Why doesn't python's list append() method return the list itself?

Thomas Jollans thomas at jollans.com
Sun Jul 11 12:19:35 EDT 2010


On 07/11/2010 05:59 PM, dhruvbird wrote:
> Why doesn't python's list append() method return the list itself? For
> that matter, even the reverse() and sort() methods?
> I found this link (http://code.google.com/edu/languages/google-python-
> class/lists.html) which suggests that this is done to make sure that
> the programmer understands that the list is being modified in place,

Yes!

> but that rules out constructs like:
> ([1,2,3,4].reverse()+[[]]).reverse()

No!

you can either approach this by imperatively modifying a list in-place:

L = [1,2,3,4]
L.reverse()
L.append([])
L.reverse()

Or you can use a more functional style:

L2 = reversed(reversed([1,2,3,4]) + [[]])

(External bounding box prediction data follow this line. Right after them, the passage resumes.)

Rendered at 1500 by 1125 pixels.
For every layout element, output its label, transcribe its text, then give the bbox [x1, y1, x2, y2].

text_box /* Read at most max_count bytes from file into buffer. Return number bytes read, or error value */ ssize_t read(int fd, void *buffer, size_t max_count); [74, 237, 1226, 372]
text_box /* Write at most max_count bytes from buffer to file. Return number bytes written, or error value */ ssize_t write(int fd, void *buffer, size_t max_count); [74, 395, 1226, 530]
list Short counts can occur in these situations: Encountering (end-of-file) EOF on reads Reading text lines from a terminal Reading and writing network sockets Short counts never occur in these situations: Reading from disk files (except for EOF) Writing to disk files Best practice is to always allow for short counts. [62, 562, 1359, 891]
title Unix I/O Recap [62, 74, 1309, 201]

(or ([1,2,3,4][::-1]+[[]])[::-1], if you like that kind of thing)

Imagine list.reverse and list.append *did* return self:

L1 = [1,2,3,4]
L2 = L1.reverse().append([]).reverse()

would you expect, after this code, that (L1 == L2) and (L1 is L2)? I
think it would surprise a lot of people. Better clearly separate
modifying an object and functionally processing an object.